US court halts Abu Ghraib trial

A US military court has temporarily halted a hearing to decide if Private First Class Lynndie England should stand trial for abusing inmates at Abu Ghraib prison.

    England (L) faces up to 38 years in prison

    Lawyers for England on Saturday renewed a request for top US government and military officials, including Vice President Dick Cheney and Defence Secretary Donald Rumsfeld, to be called to testify at the hearing into prisoner abuse that shocked the

    Arab world.

       

    England, 21, is charged with 19 counts of prisoner abuse, committing indecent acts and disobeying orders.

       

    She became the symbol of the abuse scandal with the release of dozens of photographs taken at Abu Ghraib including ones showing her holding a naked prisoner on a leash and pointing gleefully at the genitals of another naked inmate.

       

    She faces up to 38 years in prison if convicted on all charges.

     

    Permission

     

    She has become a symbol of the 
    abuse (Pic: Washington Post)

    England's lawyers asked the hearing officer, Colonel Denise Arn, for permission to call more than 50 additional witnesses.

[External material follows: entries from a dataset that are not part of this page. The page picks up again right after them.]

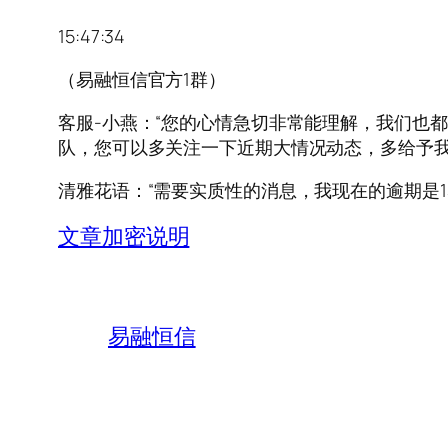
15:47:34
（易融恒信官方1群）
客服-小燕：“您的心情急切非常能理解，我们也
队，您可以多关注一下近期大情况动态，多给予我
清雅花语：“需要实质性的消息，我现在的逾期是
文章加密说明
易融恒信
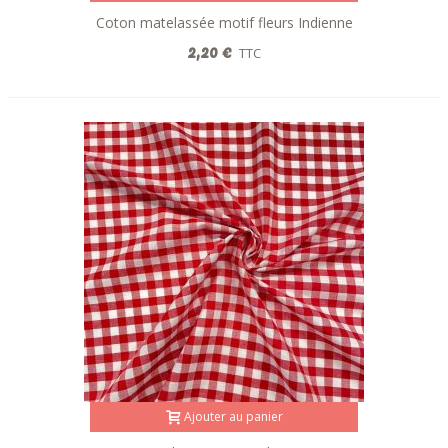
Coton matelassée motif fleurs Indienne
fuchsia
2,20 €
TTC
Ajouter au panier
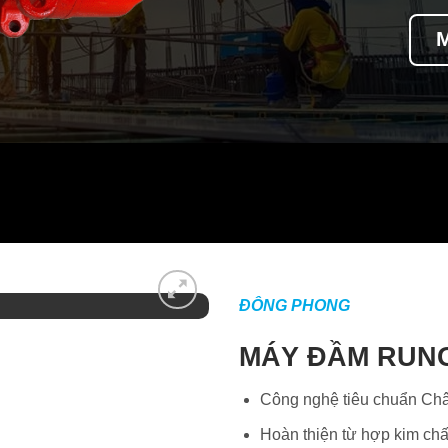
ĐÔNG PHONG
MÁY ĐẦM RUN
Công nghệ tiêu chuẩn Ch
Hoàn thiện từ hợp kim chấ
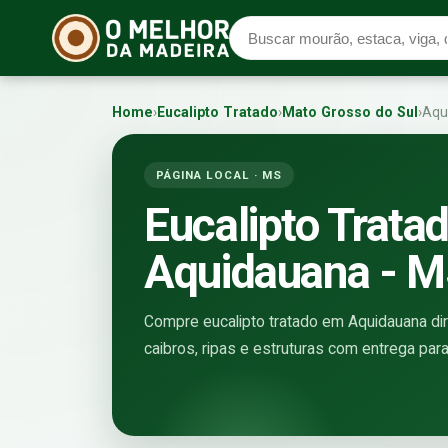
Home
›
Eucalipto Tratado
›
Mato Grosso do Sul
›
Aqu
PÁGINA LOCAL · MS
Eucalipto Trata
Aquidauana - 
Compre eucalipto tratado em Aquidauana dire
caibros, ripas e estruturas com entrega par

The court has heard from 25 in the five days of hearings at Fort Bragg, North Carolina, which started on Tuesday.

       

    Arn said she would rule on the additional witnesses and resume the Article 32 hearing as soon as possible, but gave no indication when that might be. A Fort Bragg spokesman said it could be several weeks before the restart of proceedings.

       

    The four days of testimony provided the defence with new information as lawyers try to build a case that England was following orders and the military chain of command was involved in abuse at Abu Ghraib.  

     

    Abuse tales  

     

    She has been charged with 
    indecent acts (Pic: ABC News)

    The court heard tales of abuse of Iraqi prisoners from military police and military intelligence officers who served at Abu Ghraib. It also heard sometimes contradictory evidence as to whether intelligence officers were involved in it, as the defence contends.

       

    A military criminal investigator said England admitted during interrogation that she "stepped on" Iraqi prisoners and said no one ordered her to do it, contradicting her public claims.

       

    In addition to Cheney and Rumsfeld, England's lawyers want to call Deputy Defence Secretary Paul Wolfowitz, Lieutenant-General Ricardo Sanchez, the former commander of US forces in Iraq, and Brigadier-General Janis Karpinski, the former US commander of Abu

    Ghraib.

       

    The lawyers also asked prosecutors to produce an officer who signed into Abu Ghraib as "James Bond". Prosecutors said they would try.